Inspiré du système de "kots à projets" de nos voisins belges, et exporté en France en 2010, les "kaps" pour "kolocation à projets solidaires" sont en constante augmentation. Le nombre de colocataires, appelés "kapseurs et kapseuses", est passé de 28 en 2010 à près de 900 à la rentrée universitaire 2021.
Les étudiants sont sélectionnés sur dossier selon leur degré de motivation et doivent répondre à quelques critères : être âgé de 18 à 30 ans, être étudiant, en formation alternée ou en service civique et consacrer près de 5 heures par semaine à des actions solidaires.
À Paris, où une personne sur dix suit des études supérieures, les places en "kaps" sont chères. "Il y a 140 places et nous avons reçu près de 2.000 demandes chaque année", raconte Olympe Langelot, déléguée territoriale à l'Afev chargée des "kaps" parisiennes.

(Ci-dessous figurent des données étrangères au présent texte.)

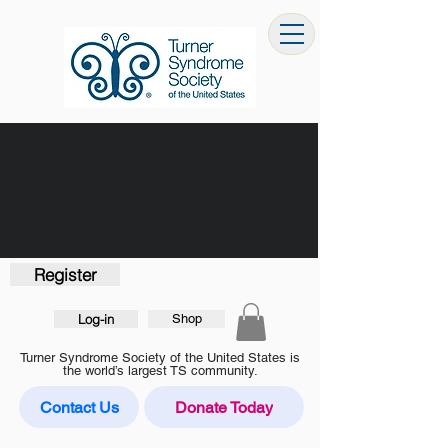
Register
Log-in
Shop
Turner Syndrome Society of the United States is
the world’s largest TS community.
Contact Us
Donate Today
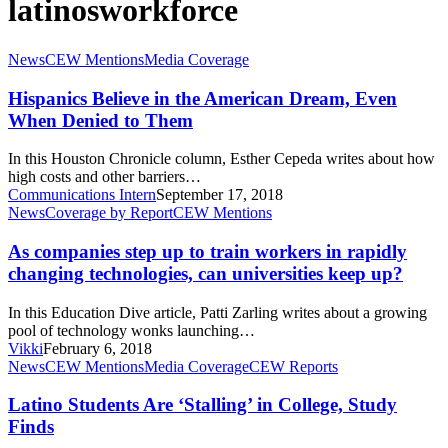
latinosworkforce
Hispanics
News
CEW Mentions
Media Coverage
Believe
in
Hispanics Believe in the American Dream, Even
the
When Denied to Them
American
Dream,
In this Houston Chronicle column, Esther Cepeda writes about how
Even
high costs and other barriers…
When
Communications Intern
September 17, 2018
Denied
As
News
Coverage by Report
CEW Mentions
to
companies
Them
step
As companies step up to train workers in rapidly
up
changing technologies, can universities keep up?
to
train
In this Education Dive article, Patti Zarling writes about a growing
workers
pool of technology wonks launching…
in
Vikki
February 6, 2018
rapidly
Latino
News
CEW Mentions
Media Coverage
CEW Reports
changing
Students
technologies,
Are
Latino Students Are ‘Stalling’ in College, Study
can
‘Stalling’
Finds
universities
in
keep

À l'échelle nationale, les "kapseurs" sont répartis dans plus de 33 villes et 69 quartiers prioritaires où ils prennent part à plus de 300 actions solidaires, selon le dernier bilan "kaps" 2019-2020.
Les loyers proposés sont attractifs - avec un coût moyen s'élevant à 230 euros (hors APL) - mais cet argument financier n'a pas été le seul à peser dans la balance pour Zoé Lemaire, étudiante en art appliqué de 23 ans et "kapseuse" pour la première fois cette année à Paris.
"Ça faisait surtout longtemps que je voulais m'engager sur le long terme, tout en poursuivant mes études", raconte la jeune femme, habituée à vivre en collectivité. Avec les "kaps", elle a trouvé le moyen de faire "une pierre trois coups" entre un logement abordable, une vie en coloc' et une activité solidaire.
"Mixité sociale"
Ce modèle de colocations s'inscrit dans l'une des priorités de l'Afev: la lutte contre les inégalités.
L'association poursuit un double objectif, répondre au besoin de logement des étudiants tout en contribuant à la mixité sociale dans les quartiers prioritaires.
Le programme permet aux étudiants de s'investir dans divers projets au coeur des quartiers auprès d'acteurs de terrain parfois en manque de bénévoles pour "améliorer le cadre de vie et créer du lien": du soutien scolaire à la création de jardins partagés en passant par la lutte contre l'isolement des seniors ou l'accompagnement de personnes transgenres dans leur quotidien etc.
Diop Papa Souleymane, 24 ans, est un "kapseur" aguerri. Depuis 2018, il accompagne des écoliers et collégiens de son quartier du XVIIIe arrondissement de Paris dans leurs devoirs et organise des activités culturelles.
"Le fait d'avoir des personnes extérieures avec une autre vision du monde leur permet de s'ouvrir culturellement et d'accéder à d'autres informations", explique l'étudiant en master de sociologie.
Les "kapseurs" vivent et initient des projets concrets dans des quartiers souvent associés à la drogue et à l'insécurité. Pour eux, "qui ne sont pas issus de ces milieux", souligne Joëlle Bordet, chercheuse émérite et psychosociologue, c'est une "véritable épreuve de réalité" qui "permet une rencontre positive avec les quartiers populaires".
Auteure d'une évaluation nationale des "kaps" entre 2015 et 2017, Mme Bordet voit d'un bon oeil le dispositif mais réclame plus d'investissement de l'Etat. Pour elle, "les associations n'ont plus les moyens à la hauteur des travaux qu'elles portent".